The problem starts when you try to specify paper stock. I'm not well versed in the current state of digital printing, but last time I checked the options were pretty limited. No one offers output on India paper, which means your text block is going to be relatively thick, and it won't combine harmoniously with the pre-existing Bible text block. In addition, most digital short run printing results in a perfect-bound paperback, which is not really suitable for rebinding. The signatures aren't intact to be sewn.
So before a project like this will be viable, someone will have to offer digital printing on appropriate paper with a sewn binding. I'm not aware of anyone who does. Have any readers come across a suitable service? If so, please share. You'll make a lot of people very happy.
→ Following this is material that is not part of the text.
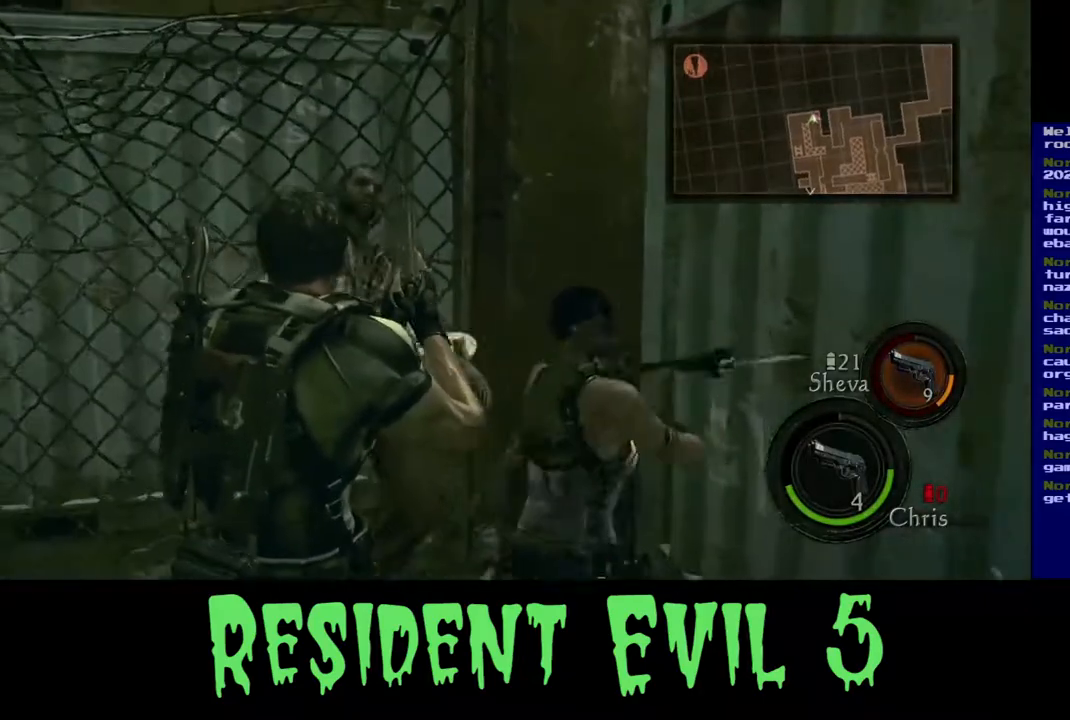
{"dt_ms": 500, "buttons": ["X"], "left_stick": "center", "right_stick": "center", "events": [[50, "X", "down"], [50, "left_stick", "up"], [183, "X", "up"], [267, "X", "down"], [283, "left_stick", "center"], [383, "X", "up"], [467, "X", "down"]]}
The next step is binding the supplemental text block with the pre-existing one. Finding someone to do that might prove even more challenging. As readers looking for someone to make an interleaved Bible have learned, most rebinders don't seem to be interested in the task -- or if they are, the process is so labor intensive as to make the cost prohibitive. This is why I've largely given up on my dream of having a Bible rebound under the same cover as a selection of doctrinal standards. The only way I know of to do it right is to produce a single text block combining the two, and for that you need the involvement of the translation's publisher.
I suspect that, given the current state of digital printing, the most elegant solution is to stop where you're at. In other words, keep the prayer book and Bible separate. Adjust the trim size on the former so that it corresponds roughly to the latter, and settle for a side-by-side set.
Am I right about this? Hard to say. I'd be very interested in hearing what other people think ... especially those of you who have attempted (or just day dreamed about) a similar undertaking.